Adam: This is a more magisterial, less languid collection of tracks than those on Canta Mientras Puedas, though not alienating or forbidding. ‘Casting the Runes’ and ‘Zero Zero’ are both worthy of laudation and sure to bring out lighters (or cellphones) waving in the dark if given as encores at a gig. I had forgotten, however, quite how brilliant ‘Damien’ is, especially the soaring space-rock guitar at its climax. It’s a gloriously composed piece of music, perhaps a bit buried towards the end of the somewhat overwhelming – consistently brilliant as it is – From Here You’ll Watch the World Go By.

‘Pennies for Heaven’, ‘Third Secret’ and ‘New Tomorrow’ are all qualified bangers, though ‘The Golden Age’ is a bit of a curio, likely included because it flows uninterrupted off the back off the the quietly harrowing ‘Lisa’s Separation’. Personally I would have removed it and had ‘Separation’ go directly into the sad and wiftful ‘The Lovers: Part 2’ (though Wright’s violin certainly brings the majesty here as well!)
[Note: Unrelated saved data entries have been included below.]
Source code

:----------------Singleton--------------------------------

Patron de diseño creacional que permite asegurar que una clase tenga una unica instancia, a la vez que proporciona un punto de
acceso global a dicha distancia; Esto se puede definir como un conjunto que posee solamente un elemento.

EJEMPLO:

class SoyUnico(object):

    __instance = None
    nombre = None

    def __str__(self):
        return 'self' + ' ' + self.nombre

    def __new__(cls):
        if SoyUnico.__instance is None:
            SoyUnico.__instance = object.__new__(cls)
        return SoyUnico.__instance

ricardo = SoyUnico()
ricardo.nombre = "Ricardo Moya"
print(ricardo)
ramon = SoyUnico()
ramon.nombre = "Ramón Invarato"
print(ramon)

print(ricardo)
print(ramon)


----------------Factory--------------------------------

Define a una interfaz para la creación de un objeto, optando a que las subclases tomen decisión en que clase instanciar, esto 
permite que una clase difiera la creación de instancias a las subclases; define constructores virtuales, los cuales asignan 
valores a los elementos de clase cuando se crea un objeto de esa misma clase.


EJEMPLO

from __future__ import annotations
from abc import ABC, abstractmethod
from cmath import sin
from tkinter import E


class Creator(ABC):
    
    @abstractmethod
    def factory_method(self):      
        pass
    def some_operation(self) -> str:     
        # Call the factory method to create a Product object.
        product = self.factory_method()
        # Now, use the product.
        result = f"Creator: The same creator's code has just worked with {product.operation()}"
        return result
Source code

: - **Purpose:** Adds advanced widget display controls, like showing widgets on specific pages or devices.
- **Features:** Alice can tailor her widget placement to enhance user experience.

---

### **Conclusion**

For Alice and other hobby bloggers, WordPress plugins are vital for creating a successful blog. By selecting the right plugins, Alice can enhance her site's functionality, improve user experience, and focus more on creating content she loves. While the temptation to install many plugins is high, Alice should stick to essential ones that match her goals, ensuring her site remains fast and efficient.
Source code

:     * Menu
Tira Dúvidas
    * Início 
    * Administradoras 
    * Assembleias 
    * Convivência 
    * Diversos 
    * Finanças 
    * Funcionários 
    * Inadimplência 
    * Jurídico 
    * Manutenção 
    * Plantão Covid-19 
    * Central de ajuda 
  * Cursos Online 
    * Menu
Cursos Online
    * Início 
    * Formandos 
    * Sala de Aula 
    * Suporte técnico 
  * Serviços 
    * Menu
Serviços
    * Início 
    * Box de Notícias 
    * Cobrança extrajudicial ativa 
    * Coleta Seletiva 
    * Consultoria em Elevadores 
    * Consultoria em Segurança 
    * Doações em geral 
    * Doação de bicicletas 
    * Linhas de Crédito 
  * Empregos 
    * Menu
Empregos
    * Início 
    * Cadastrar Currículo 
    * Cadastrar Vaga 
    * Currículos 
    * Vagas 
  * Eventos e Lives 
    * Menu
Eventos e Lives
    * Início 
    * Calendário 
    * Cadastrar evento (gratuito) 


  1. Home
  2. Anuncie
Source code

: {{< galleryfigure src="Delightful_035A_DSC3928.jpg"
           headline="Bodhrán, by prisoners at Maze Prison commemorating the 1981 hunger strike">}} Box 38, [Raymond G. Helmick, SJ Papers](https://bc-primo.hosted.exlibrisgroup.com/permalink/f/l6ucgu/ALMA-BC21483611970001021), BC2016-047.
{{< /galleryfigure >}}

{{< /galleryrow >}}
‘Supper at J’s’ churns and bubbles along rather murkily until approximately 7 minutes in at which point it becomes a minor jungle rave in a distant robot landscape! ‘Interflora Overdrive’ is split into two parts, both of which are weird and funky and a little curdled! They’re somewhat strung out freakouts, but cosmic enough for this Wednesday early afternoon.

Overall, a sterling collection, but I’d still rather listen to the albums proper. However, Russian listeners circa. 1999 were not being short changed.